@Anty_Anty W centrum Polski jak widać też już mało kto praktykuje chodzenie do kościółka. Moje Kielce już dawno przestały być "Klerykowem". W liceach i technikach około połowa uczniów nie chodzi na religię a w niektórych szkołach ten odsetek zwiększa się do 2/3. W większych miastach świętokrzyskiego jak Starachowice czy Skarżysko klechy też płaczą, że mało wiernych i dużo młodych nie chodzi na katechezę. Nie wspomnę już o większych miastach Polski centralnej jak Łódź gdzie mam rodzinę i wiem, że jakieś 70-80 % uczniów liceów nie chodzi na zajęcia z religii. Stąd ta desperacja purpuratów, że 1 godzina religii powinna być obowiązkowa.

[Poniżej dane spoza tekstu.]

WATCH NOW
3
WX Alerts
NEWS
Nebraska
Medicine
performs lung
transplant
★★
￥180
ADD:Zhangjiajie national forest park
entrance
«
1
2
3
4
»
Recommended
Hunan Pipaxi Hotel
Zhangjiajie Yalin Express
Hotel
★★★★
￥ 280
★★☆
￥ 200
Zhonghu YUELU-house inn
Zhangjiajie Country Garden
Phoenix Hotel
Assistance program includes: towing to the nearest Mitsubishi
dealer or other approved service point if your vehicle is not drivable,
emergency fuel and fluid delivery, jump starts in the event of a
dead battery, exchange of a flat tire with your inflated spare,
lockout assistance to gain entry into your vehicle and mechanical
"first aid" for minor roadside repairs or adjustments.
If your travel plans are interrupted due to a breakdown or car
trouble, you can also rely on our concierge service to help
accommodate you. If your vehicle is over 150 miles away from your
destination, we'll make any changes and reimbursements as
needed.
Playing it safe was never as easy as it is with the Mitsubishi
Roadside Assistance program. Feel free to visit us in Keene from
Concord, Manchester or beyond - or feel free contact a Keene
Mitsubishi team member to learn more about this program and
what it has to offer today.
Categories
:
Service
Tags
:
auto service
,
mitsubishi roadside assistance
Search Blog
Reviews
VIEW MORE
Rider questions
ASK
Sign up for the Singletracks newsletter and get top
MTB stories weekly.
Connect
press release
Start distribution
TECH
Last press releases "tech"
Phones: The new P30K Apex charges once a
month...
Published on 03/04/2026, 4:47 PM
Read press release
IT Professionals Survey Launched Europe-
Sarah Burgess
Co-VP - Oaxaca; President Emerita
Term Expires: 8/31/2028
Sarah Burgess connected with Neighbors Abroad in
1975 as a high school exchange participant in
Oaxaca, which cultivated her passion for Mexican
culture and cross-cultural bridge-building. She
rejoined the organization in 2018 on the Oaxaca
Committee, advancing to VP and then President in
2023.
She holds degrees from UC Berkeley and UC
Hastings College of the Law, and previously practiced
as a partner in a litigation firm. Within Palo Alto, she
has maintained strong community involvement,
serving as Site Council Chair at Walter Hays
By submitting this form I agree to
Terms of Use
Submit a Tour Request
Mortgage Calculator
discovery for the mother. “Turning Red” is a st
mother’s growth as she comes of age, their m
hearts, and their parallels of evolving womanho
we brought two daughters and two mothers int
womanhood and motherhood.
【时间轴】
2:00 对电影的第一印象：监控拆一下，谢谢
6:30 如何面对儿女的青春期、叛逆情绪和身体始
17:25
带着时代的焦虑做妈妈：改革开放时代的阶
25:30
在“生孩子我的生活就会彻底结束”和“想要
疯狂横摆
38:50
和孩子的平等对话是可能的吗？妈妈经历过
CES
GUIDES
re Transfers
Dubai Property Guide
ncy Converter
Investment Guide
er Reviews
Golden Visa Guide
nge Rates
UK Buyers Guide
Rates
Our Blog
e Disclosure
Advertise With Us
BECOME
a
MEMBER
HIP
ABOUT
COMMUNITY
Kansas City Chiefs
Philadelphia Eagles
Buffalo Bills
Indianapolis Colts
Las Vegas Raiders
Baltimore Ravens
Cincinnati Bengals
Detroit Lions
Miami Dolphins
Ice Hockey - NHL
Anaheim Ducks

Poza głębokim południem i wschodem Polski kler może powoli pakować mandżur. Za 10-15 lat jak demografia zrobi swoje będzie jak w Niemczech albo Czechach. Jakieś 5-7 osób na mszy i max 2-3 msze w tygodniu, bo więcej nie będzie mieć sensu z powodu braku ludzi. U młodych ta instytucja jest całkowicie przegrana. Pokolenie 30-40 latków robi uroczystości kościelne dla swoich dzieci praktycznie tylko po to, żeby babci nie było smutno i żeby nie płakała. A pokolenie 20-latków ma w to kompletnie wyjebane. Kiedy wymrą ludzie wychowani w PRL w kulcie, że ksiądz dobrodziej jest święty i papież Polak obalił komunę to już nikomu ta instytucja nie będzie potrzebna. Poza kilkoma % naprawdę wierzących nikt nie będzie robił komunii, bierzmowań w myśl zasady, żeby dziadki się nie denerwowały.
Patrząc na to jak wyglądał nasz poziom religijności dekadę temu Polska zaliczyła ogromną laicyzację. Bardzo pomogły w tym rządy PiS-u, bo po pierwsze ludzie otworzyli oczy na instytucję KK. A po drugie wkurwili polityków konkurencji, którzy nie będą spokojnie patrzeć jak w latach 2007-2015, że kler tłucze młodym do głów jakieś treści niekontrolowane przez organy świeckie, że jak są rekolekcje to uczniowie mają wolne żeby szli do kościoła itp. Skończyło się. Czarnki i spółka nawet nie zdają sobie sprawy jaki kawał roboty odwalili dla laicyzacji Polski. Najskuteczniejsze komuchy w latach stalinizmu nie mogłyby się poszczycić takimi wynikami odciągnięcia wiernych od KK jak rządy PiS-u.